Managing a heritage site today involves much more than just conservation. It's also about site protection, enhancement and the arrangements for hosting and managing visitor flows, as well as commitment to developing the area, respect for the environment, participation in local economic development, etc. The role of the site manager for properties inscribed on the World Heritage List has developed over the past few years; this can also be seen in France, for examples for sites listed as "Grands Sites de France"(emblematic sites in France protected under French law). However, we see throughout the world that training and capacity building still are still failing to meet the needs of effective conservation and enhancement of heritage of all kinds.
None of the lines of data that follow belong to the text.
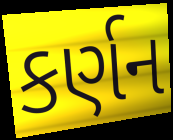
કર્ણન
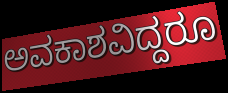
ಅವಕಾಶವಿದ್ದರೂ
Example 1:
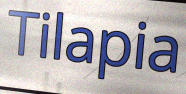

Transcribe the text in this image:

Tilapia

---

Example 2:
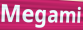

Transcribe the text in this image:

Megami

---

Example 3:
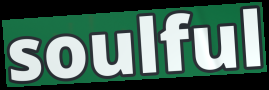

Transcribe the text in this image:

soulful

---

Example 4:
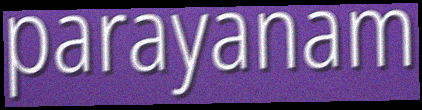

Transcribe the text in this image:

parayanam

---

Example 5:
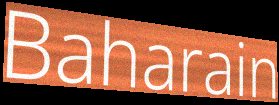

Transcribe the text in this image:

Baharain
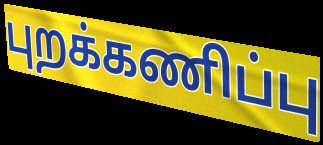
புறக்கணிப்பு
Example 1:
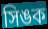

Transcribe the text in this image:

সিঙক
Since 2007, the France-UNESCO Cooperation Agreement has supported training and capacity building initiatives for heritage management.
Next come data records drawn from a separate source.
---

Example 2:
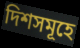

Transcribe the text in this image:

দিশসমূহে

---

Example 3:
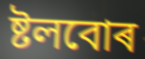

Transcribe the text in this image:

ষ্টলবোৰ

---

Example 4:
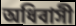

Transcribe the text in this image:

অধিবাসী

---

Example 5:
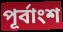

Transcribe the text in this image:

পূৰ্বাংশ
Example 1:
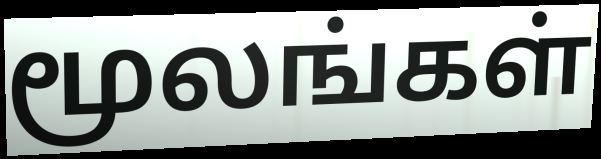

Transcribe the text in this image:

மூலங்கள்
The World Heritage Centre has encouraged France to organise training for Francophone heritage site managers, to improve the skills of these professionals, and even to promote the development of this role and the protection of sites which are poorly protected or not protected at all. As a result, the Institut Universitaire Professionnalisé Denis Diderot (University of Burgundy, France), the Cluny campus of the École Nationale Supérieure d'Arts et Métiers, France and the archeological site of Bibracte (France), with the support of the French Ministry of Culture, decided to establish an international training cycle, in close collaboration with the World Heritage Centre, for Francophone heritage professionals. The heritage department of the French Ministry of Culture (then called the "Direction de l'architecture et du patrimoine"), the France-UNESCO Cooperation Agreement, several World Heritage sites, as well as the Réseau des Grands Sites de France (RGSF), a French network of Sites and the archaeological site of Bibracte contributed to the preparation and implementation of the first training session in 2007 at the Cluny Campus of the École nationales supérieure des Arts et Métiers. It brought together twenty-seven participants from twelve countries, mostly high-level practising professionals, selected from over sixty applicants.
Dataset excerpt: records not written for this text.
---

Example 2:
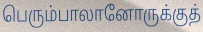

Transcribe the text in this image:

பெரும்பாலானோருக்குத்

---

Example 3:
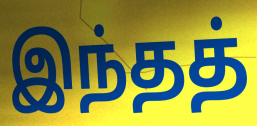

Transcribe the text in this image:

இந்தத்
The second training session was held from 22 to 28 March 2009. Thereafter, new partners became involved in support of the training project: the French National Commission for UNESCO, the Réseau des Grands Sites de France (RGSF), ICOMOS France, the French Ministry of Ecology and the French Ministry for Foreign Affairs. Finally, the third training session took place in 2011 and was organised by the Réseau des Grands Sites de France. For the coordination and provision of training, the Pôle international francophone de formation et d'échanges des gestionnaires de sites patrimoniaux (PIF) was created in 2010 under the auspices of the RGSF, and designed, organised and implemented a series of training sessions in 2009, 2011, 2013 and 2015, as well as other thematic workshops.
The France-UNESCO Cooperation Agreement, thanks to financial support from the French Ministry of Culture and the French Ministry for Foreign Affairs, contributed to the training organisation by co-financing the participation costs of several participants and hosting the closing sessions at the World Heritage Centre.
The intensive training held every two years is an opportunity to share experience, work in groups and hold expert discussions, as well as making site visits, followed by several days of immersion in one specific site chosen to suit the needs and profile of each trainee. The closing session bringing all the participants and PIF partners together is an opportunity to take stock and discuss what has been learned from the training.
PIF/RGSF, with the support of the France-UNESCO Cooperation Agreement, has also created and uploaded an online discussion platform, an important tool for communication between the managers who participated in the training and a network of heritage professionals. The development, update and management of the discussion and training platform is intended as an extension and enhancement of the training activities led by the Pole. It should allow the site managers who participated in training sessions to have ongoing access to up-to-date documentary resources in French, an exchange platform for members, examples of good practice, and a question-and-answer tool allowing direct exchange of experiences between managers. This highly dynamic platform has met with great success since its creation for the training participants and has become an international network.